Ce magistrat a rendu compte des plaidoiries dans le délibéré de la Cour, composée de :
Mme Jeannine DEPOMMIER, Président
Monsieur Louis-Marie DABOSVILLE, Conseiller
Monsieur Luc LEBLANC, Conseiller
qui en ont délibéré
Greffier : Mlle Christel DUPIN, lors des débats
ARRÊT :
- contradictoire
- prononcé par mise à disposition de l'arrêt au greffe de la Cour, les parties en ayant été préalablement avisées dans les conditions prévues au deuxième alinéa de l'article 450 du code de procédure civile.
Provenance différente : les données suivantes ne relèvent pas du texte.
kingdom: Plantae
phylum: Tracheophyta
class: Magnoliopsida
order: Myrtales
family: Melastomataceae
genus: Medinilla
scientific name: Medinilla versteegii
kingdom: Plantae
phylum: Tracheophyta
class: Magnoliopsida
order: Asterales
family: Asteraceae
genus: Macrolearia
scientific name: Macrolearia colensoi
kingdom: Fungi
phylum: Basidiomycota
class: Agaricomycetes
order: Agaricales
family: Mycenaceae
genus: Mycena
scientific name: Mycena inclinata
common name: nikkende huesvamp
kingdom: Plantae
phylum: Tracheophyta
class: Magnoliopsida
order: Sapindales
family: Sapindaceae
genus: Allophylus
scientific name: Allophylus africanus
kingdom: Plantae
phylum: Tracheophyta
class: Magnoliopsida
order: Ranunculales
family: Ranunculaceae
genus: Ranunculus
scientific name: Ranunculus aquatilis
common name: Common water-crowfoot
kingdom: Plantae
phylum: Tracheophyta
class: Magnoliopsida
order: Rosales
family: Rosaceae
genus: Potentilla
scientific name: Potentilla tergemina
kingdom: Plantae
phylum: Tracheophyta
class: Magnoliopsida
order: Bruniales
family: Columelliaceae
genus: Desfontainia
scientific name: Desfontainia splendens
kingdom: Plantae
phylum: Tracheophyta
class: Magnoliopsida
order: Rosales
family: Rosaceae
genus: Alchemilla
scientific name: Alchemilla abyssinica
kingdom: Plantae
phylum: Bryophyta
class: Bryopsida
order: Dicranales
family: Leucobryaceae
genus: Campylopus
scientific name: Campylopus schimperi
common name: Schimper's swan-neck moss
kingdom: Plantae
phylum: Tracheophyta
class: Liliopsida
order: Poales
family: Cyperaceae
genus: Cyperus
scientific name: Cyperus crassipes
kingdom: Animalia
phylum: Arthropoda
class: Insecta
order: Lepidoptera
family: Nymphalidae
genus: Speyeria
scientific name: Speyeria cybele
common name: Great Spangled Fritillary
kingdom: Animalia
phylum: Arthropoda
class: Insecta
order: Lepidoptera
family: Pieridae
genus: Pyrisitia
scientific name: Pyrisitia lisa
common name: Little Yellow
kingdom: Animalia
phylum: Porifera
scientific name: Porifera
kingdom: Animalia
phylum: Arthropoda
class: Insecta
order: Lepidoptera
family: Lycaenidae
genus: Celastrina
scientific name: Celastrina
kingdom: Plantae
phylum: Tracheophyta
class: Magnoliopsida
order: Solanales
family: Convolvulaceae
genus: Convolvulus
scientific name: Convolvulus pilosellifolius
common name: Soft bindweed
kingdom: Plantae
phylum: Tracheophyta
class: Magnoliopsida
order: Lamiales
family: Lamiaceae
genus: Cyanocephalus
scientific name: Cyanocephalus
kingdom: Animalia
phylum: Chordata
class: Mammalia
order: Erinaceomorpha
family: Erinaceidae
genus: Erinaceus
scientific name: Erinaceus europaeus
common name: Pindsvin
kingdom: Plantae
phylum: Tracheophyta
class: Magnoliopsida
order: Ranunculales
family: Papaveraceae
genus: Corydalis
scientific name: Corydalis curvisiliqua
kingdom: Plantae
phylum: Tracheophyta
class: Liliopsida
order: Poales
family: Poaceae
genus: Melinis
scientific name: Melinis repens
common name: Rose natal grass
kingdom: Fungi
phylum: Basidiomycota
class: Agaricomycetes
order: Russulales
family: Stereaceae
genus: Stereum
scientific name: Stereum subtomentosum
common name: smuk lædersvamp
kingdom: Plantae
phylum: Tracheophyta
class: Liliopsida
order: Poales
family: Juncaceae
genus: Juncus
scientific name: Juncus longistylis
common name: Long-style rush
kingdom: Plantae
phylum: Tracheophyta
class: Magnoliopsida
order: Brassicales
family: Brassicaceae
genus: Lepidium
- signé par Madame Jeannine DEPOMMIER, Président et par Mademoiselle Christel DUPIN, Greffier à laquelle la minute de la décision a été remise par le magistrat signataire.
******
La Cour statue sur l'appel régulièrement interjeté par la société Fimalac, devenue la société F. [W] [V], d'un jugement rendu le 16 novembre 2009 par le tribunal des affaires de sécurité sociale de Paris dans un litige l'opposant à l'URSSAF de Paris-Région parisienne ;
LES FAITS, LA PROCÉDURE, LES PRÉTENTIONS DES PARTIES :
Les faits de la cause ont été exactement exposés dans la décision déférée à laquelle il est fait expressément référence à cet égard ;
Il suffit de rappeler qu'à la suite d'un contrôle de l'application de la législation de la sécurité sociale au sein de la société Fimalac, l'Union pour le Recouvrement des cotisations de Sécurité Sociale et d'Allocations Familiales de Paris, ci-après l'URSSAF, a réintégré dans l'assiette des cotisations dues par cette société une partie de la rémunération de son président directeur général, M. [V] ; qu'à ce titre, la société a fait l'objet d'un redressement de 156.142 euros, représentant un montant supplémentaire de cotisations pour l'année 2003 ; qu'elle a contesté ce redressement devant la commission de recours amiable et a saisi la juridiction des affaires de sécurité sociale ;
Par jugement du 16 novembre 2009, le tribunal des affaires de sécurité sociale de Paris a débouté la société Fimalac de son recours, a dit le redressement justifié, a dit irrecevable la demande de remise des majorations de retard et celle relative à la situation comptable de la société en 2005 et a rejeté la demande d'annulation de ces majorations de retard.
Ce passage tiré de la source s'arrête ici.